As tourists continue to swarm into Cape d’Aguilar, Hong Kong’s only Marine Reserve, staff at a research center in the area are getting vexed with trespassers and calling on authorities to consider putting up a wall around their facility.
The Swire Institute of Marine Science (SWIMS), a marine research facility set up by the University of Hong Kong 27 years ago, is trying everything it can to keep tourists off its facility, saying visitors could endanger research efforts and also disrupt the precious ecology in the area.
Intruders and unwanted guests bring nothing but trouble to researchers, said the facility which is located on the southeastern tip of Hong Kong Island, news website hko1.com reports.
Designated by the government as a key research zone, Cape D’ Aguilar Marine Reserve was aimed at furthering the cause of conservation of marine resources and conducting scientific studies, as well as educating the public to appreciate Hong Kong’s precious marine resources.
In order to protect the important organisms and their habitats, water sports and certain coastal recreational activities, such as swimming, boating, fishing and collecting any wild animals or plants, or their parts, are prohibited in the Marine Reserve, except those permitted for scientific purposes, according to the Agriculture, Fisheries and Conservation Department (AFCD).
Under the Marine Parks and Marine Reserves Regulation enacted in 1996, violators could be fined up to HK$25,000 and face one-year imprisonment.
Visitors are also not encouraged to go to the place, where 900 of the 5,943 marine species registered in Hong Kong can be found.

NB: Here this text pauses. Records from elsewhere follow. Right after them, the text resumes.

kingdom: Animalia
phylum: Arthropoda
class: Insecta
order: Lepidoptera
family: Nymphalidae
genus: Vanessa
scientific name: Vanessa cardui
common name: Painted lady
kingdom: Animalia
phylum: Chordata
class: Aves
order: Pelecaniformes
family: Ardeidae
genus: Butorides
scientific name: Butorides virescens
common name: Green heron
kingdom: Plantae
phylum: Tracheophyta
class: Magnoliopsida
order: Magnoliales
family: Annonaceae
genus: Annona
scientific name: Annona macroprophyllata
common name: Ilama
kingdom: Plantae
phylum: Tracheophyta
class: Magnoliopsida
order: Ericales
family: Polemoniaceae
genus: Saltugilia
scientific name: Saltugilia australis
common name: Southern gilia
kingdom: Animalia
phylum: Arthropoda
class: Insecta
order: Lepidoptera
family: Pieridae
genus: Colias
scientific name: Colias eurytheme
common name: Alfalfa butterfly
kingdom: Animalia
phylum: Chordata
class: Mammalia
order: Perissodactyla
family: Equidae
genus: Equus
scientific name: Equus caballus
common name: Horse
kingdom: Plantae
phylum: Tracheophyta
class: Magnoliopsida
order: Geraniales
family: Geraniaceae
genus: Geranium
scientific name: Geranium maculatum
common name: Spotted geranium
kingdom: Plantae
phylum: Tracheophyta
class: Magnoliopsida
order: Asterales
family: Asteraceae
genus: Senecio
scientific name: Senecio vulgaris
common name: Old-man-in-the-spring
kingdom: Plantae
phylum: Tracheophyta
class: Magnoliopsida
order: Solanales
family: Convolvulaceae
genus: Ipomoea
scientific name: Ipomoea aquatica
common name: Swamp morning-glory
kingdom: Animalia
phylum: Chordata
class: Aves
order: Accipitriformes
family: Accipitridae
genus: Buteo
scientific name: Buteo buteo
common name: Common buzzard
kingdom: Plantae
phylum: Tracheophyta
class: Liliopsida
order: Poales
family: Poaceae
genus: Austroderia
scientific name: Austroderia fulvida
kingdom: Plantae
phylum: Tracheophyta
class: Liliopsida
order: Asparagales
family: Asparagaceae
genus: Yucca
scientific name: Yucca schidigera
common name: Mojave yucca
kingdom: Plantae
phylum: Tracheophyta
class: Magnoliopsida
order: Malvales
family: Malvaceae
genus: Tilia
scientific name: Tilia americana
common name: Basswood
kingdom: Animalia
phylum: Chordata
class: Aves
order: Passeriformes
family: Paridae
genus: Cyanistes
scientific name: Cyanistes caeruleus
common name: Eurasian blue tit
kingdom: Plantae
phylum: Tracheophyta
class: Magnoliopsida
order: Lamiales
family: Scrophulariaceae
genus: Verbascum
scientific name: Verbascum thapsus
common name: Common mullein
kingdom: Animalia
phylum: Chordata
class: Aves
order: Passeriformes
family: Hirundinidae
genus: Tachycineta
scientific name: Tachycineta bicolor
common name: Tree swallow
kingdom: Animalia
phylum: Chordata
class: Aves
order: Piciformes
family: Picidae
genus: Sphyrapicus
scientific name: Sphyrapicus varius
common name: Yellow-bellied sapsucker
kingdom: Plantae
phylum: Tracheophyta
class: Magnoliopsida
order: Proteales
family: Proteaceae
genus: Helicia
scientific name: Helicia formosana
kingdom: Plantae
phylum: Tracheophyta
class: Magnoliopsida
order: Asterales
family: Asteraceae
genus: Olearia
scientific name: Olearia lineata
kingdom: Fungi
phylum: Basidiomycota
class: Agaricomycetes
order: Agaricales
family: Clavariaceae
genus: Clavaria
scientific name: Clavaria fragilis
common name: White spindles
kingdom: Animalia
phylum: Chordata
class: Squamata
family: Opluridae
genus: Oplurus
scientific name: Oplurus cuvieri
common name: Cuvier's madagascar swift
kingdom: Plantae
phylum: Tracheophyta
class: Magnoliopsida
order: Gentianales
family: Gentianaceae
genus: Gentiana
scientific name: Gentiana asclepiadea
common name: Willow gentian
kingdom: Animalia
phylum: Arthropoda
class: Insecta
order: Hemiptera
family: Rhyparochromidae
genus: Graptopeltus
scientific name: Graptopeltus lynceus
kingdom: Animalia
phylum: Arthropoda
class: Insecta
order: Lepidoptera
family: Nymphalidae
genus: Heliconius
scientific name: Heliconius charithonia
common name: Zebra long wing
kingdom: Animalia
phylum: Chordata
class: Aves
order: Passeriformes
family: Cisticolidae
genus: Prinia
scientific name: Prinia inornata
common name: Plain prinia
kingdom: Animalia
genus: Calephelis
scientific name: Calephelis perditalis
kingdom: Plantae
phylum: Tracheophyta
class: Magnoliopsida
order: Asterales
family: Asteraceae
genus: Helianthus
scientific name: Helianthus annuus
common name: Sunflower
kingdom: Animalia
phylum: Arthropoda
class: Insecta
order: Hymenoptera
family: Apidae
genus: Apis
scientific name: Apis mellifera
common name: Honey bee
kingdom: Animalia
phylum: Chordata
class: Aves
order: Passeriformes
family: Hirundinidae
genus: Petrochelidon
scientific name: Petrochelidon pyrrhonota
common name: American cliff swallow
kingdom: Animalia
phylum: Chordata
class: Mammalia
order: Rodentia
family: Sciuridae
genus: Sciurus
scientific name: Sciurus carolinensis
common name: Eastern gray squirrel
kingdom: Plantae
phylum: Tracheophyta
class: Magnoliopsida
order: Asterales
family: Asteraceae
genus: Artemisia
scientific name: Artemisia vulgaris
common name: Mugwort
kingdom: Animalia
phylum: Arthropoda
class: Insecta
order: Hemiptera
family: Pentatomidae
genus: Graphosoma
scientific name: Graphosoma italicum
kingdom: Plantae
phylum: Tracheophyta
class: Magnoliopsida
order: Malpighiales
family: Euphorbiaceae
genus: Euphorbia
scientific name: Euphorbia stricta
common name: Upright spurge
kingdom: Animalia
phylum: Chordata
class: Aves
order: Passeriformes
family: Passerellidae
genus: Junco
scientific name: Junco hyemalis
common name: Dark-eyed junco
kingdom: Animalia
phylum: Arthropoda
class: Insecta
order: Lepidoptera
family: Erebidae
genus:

But the 20-hectare-wide Marine Reserve, which has rich biodiversity, including numerous kinds of fish, stony corals, soft corals, gorgonian and marine invertebrates as well as multiple scenic spots such as a lighthouse, has become a popular tourist attraction in recent years.
It is known that some travel agencies offer one-day tours to the place. Meanwhile, small catering outlets have emerged to serve the needs of tourists.
As more and more tourists come to the place, SWIMS sees itself as a victim of the travel rush, with visitors asking to enter the facility to use its restrooms or interfering with research work by touching equipment set up by the shore for the purposes of observing and recording marine life.
To cope with bothersome visitors, SWIMS has put up signs to warn against trespassing, and has also begin to lock up some facilities during weekends.
According to the AFCD, there were three cases last year where people were convicted for violating regulations set for the area, including those pertaining to illegal fishing and catching marine life.
Calling on visitors to behave and restrain themselves, Professor Gray Williams, director of SWIMS, said the worsening situation is forcing the center to mull some measures, including construction of outer walls to keep people from entering the facility or moving the center to Kau Pei Chau across the sea, Ming Pao Daily reports.
The last resort would be asking the government to seal off the whole area of the reserve, Williams said, calling on authorities to expand the range of legal protections for the area.